Several years before the landmark Supreme Court case Brown v. Board of Education reversed the Plessy notion of “separate but equal” and began the integration of public schools nationally, the final ruling in Sweatt determined that UT could not keep an otherwise qualified student from enrolling on the basis of his race.
A major shift has occurred in admissions processes since Sweatt, Dr. Ishop said: Policies are no longer made to keep certain students out, but rather are holistic approaches geared toward including students with a wide array of identities. Modern legal challenges to admissions policies, such as Grutter v. Bollinger—in which a student claimed she was rejected from Michigan for being white—have failed because the Supreme Court ruled in Grutter that there is an educational benefit to diversity. A 2008 lawsuit, Fisher v. University of Texas, is ongoing: two white students have challenged UT’s admission policy because, they claim, they were unfairly rejected based on race. UT has prevailed in every stage of the case so far.

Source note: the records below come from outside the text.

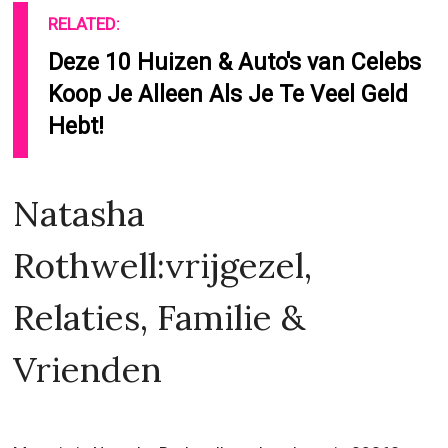
RELATED:
Deze 10 Huizen & Auto's van Celebs
Koop Je Alleen Als Je Te Veel Geld
Hebt!
Natasha
Rothwell:vrijgezel,
Relaties, Familie &
Vrienden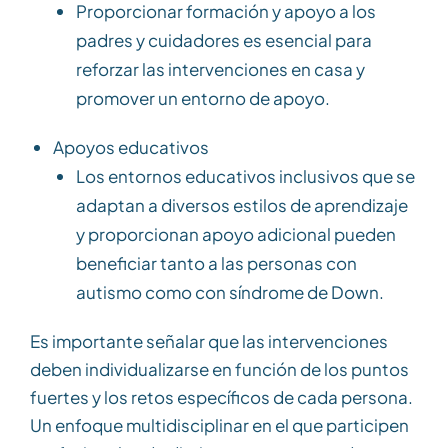
Proporcionar formación y apoyo a los
padres y cuidadores es esencial para
reforzar las intervenciones en casa y
promover un entorno de apoyo.
Apoyos educativos
Los entornos educativos inclusivos que se
adaptan a diversos estilos de aprendizaje
y proporcionan apoyo adicional pueden
beneficiar tanto a las personas con
autismo como con síndrome de Down.
Es importante señalar que las intervenciones
deben individualizarse en función de los puntos
fuertes y los retos específicos de cada persona.
Un enfoque multidisciplinar en el que participen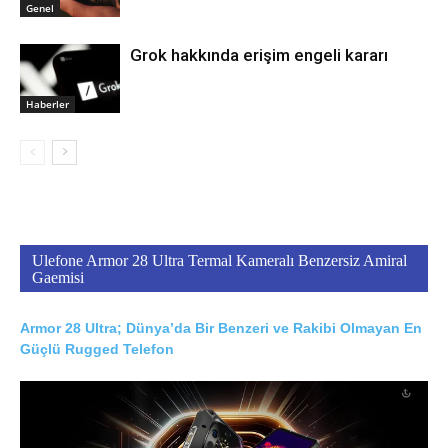
Genel
Grok hakkında erişim engeli kararı
Haberler
Ulefone Armor 28 Ultra Termal Kameralı Benzersiz Amiral
Gaemisi
Armor 28 Ultra; Dünya’da Bir Benzeri ve Rakibi Olmayan En
Güçlü Rugged Telefon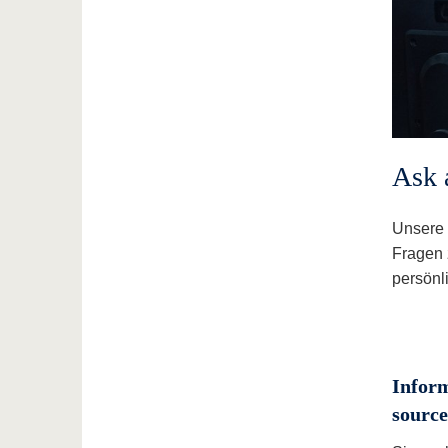
Ask 
Unsere 
Fragen 
persönl
Inform
source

Schools can and do evaluate prospective students on more than just test scores and grades, through interviews, application questions and personal essays, Dr. Ishop said.
“Our admission practices are about inclusion, they’re about having representation, about being able to be counted in the process, being able to be identified in the process,” she said. “There are those we encounter in the admissions world who argue that the use of race and ethnicity in the process is the very antithesis of what Dr. King stood for. We all know his words, ‘I have a dream that my four little children will one day… not be judged by the color of their skin, but by the content of their character.’
“I don’t have a lot of patience for that argument, because it comes from the wrong perspective. During Dr. King’s era, race and ethnicity was used to oppress. It was used to keep people out. To keep people out of this bathroom, or from sitting at that counter, from sitting on the bus, or from certain schools and public places. We believe, in higher education, that race and ethnicity and the many identities students are bringing to the table should all count, for everyone. They should not be used in a discriminatory way, but who you are matters. The color of your skin matters, your economic background matters, your sexual identity matters, your political affiliation matters, and we should do our work to try to craft the diverse environments we are seeking. We are no longer using these things to keep people out, but to bring them in.”